Ashmore Touts China as ‘Credible’ Haven to Challenge Treasuries

In the debate over whether China can vie with Treasuries as a haven during times of turmoil, more bond investors are lining up on the side of China.

Ashmore Group Plc, one of the biggest emerging-market firms with almost $100 billion under management, added to the chorus on Wednesday with a report making the case for Chinese debt in strategic portfolios. Ashmore points to China’s strong performance in the first quarter in the face of losses across global bond markets.

“China’s emergence as a new and credible safe haven destination for bond holders should gradually chip away at the status of the dollar and U.S. Treasuries as the only safe place to hide,” said Gustavo Medeiros, Ashmore’s deputy head of research.

Ashmore Touts China as ‘Credible’ Haven to Challenge Treasuries

With the rout in U.S. Treasuries forcing investors to question their positions, there’s a growing contingent that’s turning to China. Investors at JPMorgan Asset Management and Brandywine Global Investment Management LLC are also among those who have voiced a preference for Chinese debt and back the view that the country can be a viable haven.

That China could be a refuge for bond investors isn’t new, but the discussion is being revived as the country’s economy powers out of the pandemic and becomes a bigger force in global markets. China’s government bonds are now included, or on a phased path to inclusion, in major international bond indexes.

To Luca Paolini, the chief strategist at Pictet Asset Management, there’s a good chance China will outperform in the long term.
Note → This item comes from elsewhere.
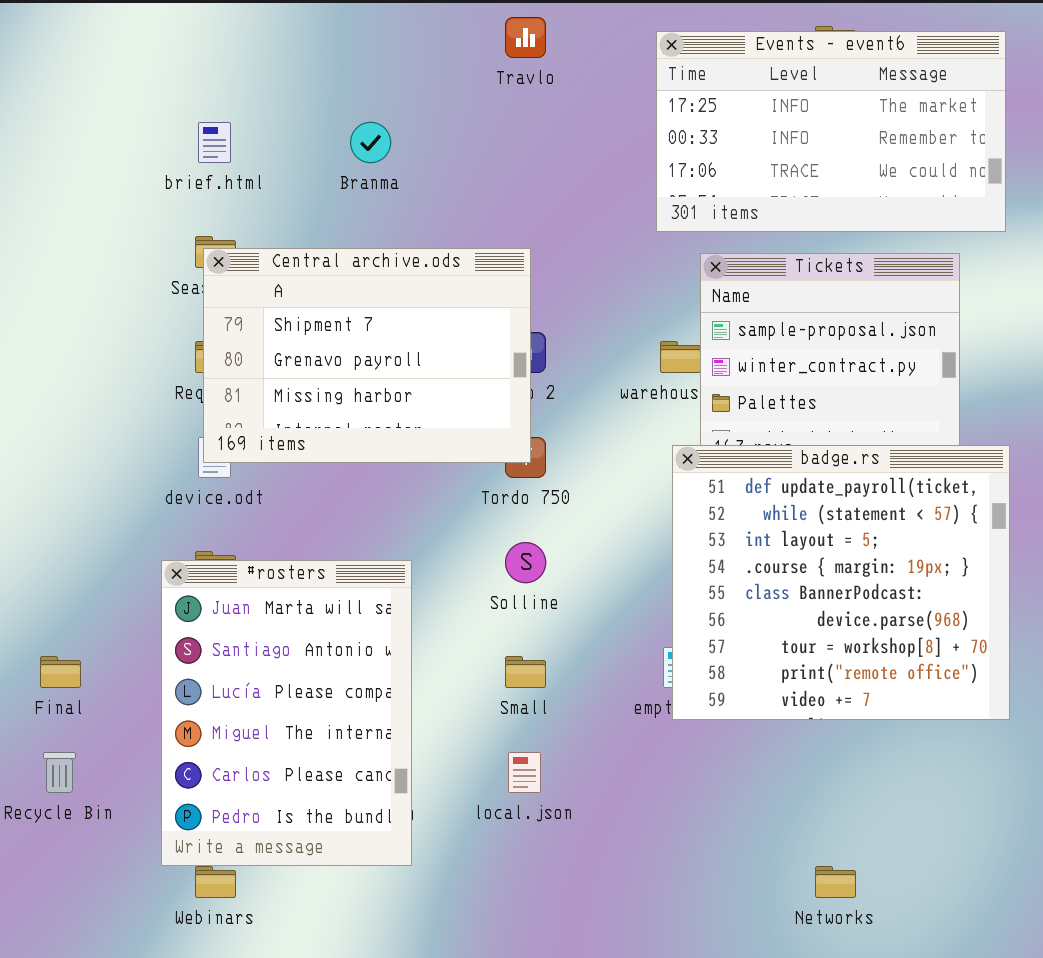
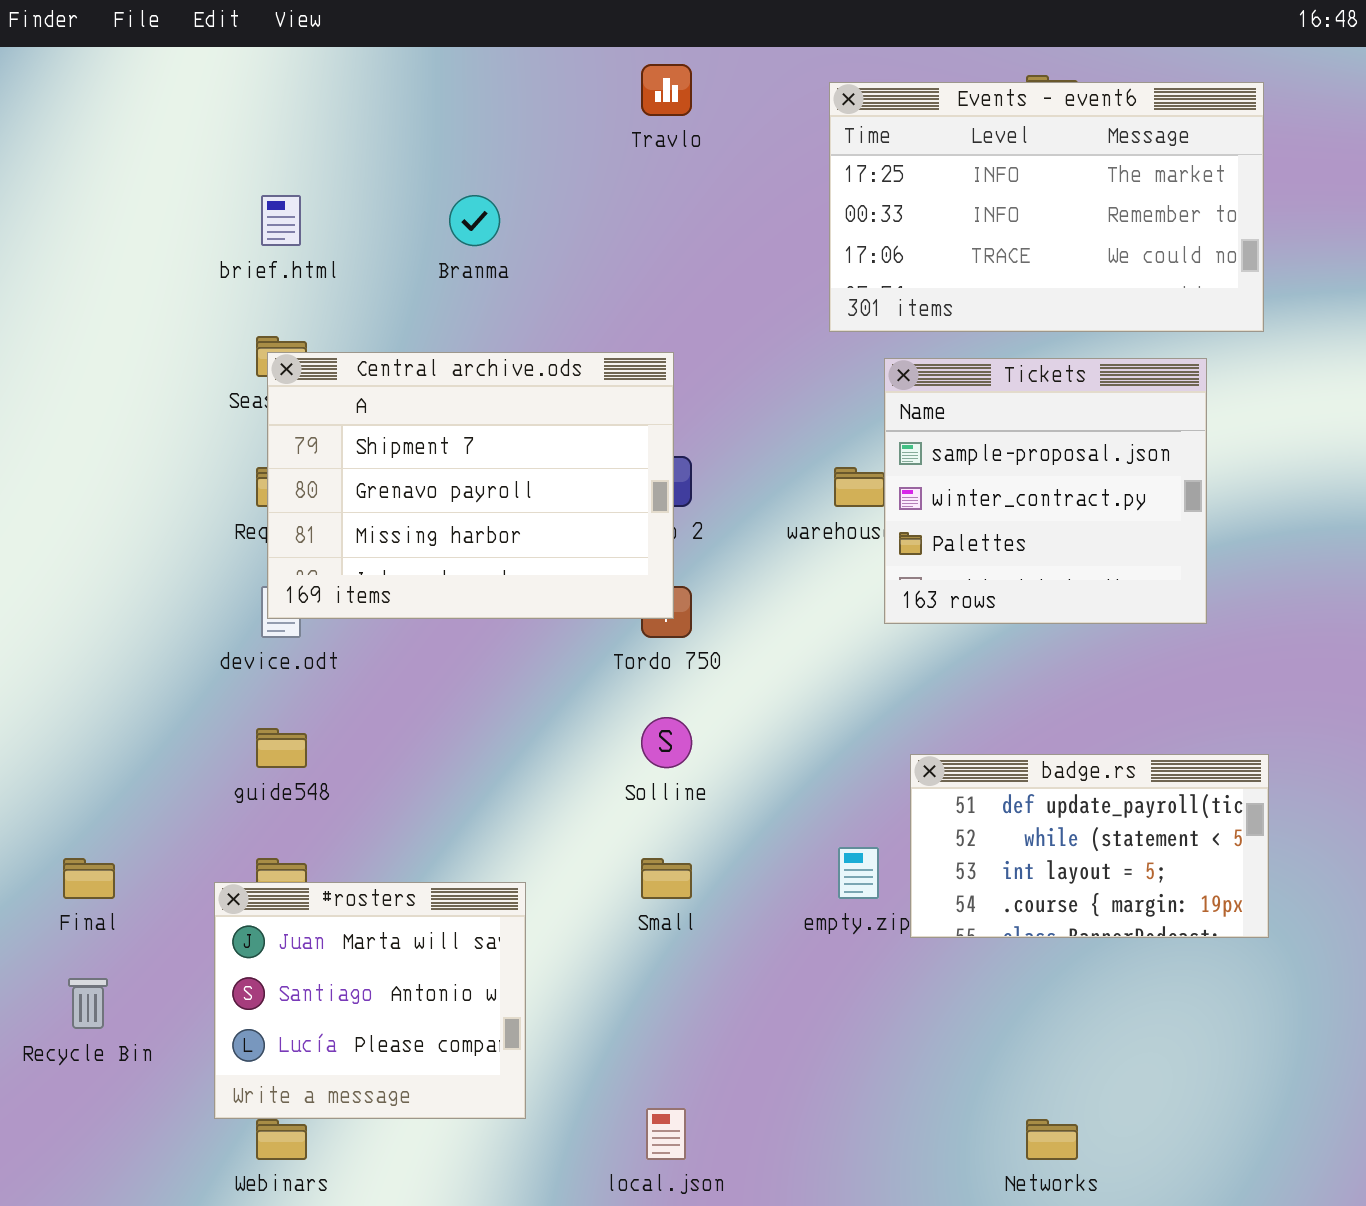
badge.rs: [672,445,1010,720] -> [910,754,1269,938], resized
#rosters: [161,560,412,866] -> [214,882,526,1119], resized
local.json: [508,752,541,793] -> [646,1108,686,1160], moved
The nation’s debt is up 0.7% this year in dollar terms and the 10-year yield stands at 3.2%, almost double the rate for Treasuries. The Chinese yuan was the third-best performer among emerging market currencies in 2020, and its 0.2% drop against the dollar this year is the least within the group.
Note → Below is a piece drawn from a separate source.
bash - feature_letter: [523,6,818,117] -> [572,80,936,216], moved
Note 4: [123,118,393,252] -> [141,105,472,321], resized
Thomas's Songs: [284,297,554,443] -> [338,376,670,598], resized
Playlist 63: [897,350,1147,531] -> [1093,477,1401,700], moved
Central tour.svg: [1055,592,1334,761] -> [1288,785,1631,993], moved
“We have a long-term view of China, which is very optimistic, because of valuation, because of very responsible central banks, because of flows, because of a decline in inflation,” said Paolini.

Still, it’s a view with some controversy and the world of Chinese debt is vastly different from the $21 trillion Treasury market. For starters, it’s about a fraction of the size of the U.S., and international funds must wade through rounds of paper work to access it. That’s a challenge compounded by a longer-than-envisioned time frame for Chinese bonds’ inclusion in FTSE indexes. China is also looking to curb a rapid buildup in financial leverage, which means the central bank may guide borrowing costs higher.

“I would not yet call them a safe haven,” said Jim Veneau, head of Asian fixed income at AXA Investment Managers. “The market is still partially closed/controlled and China is still in the very early stages of deleveraging, a process that was put on hold due to the trade war and Covid.”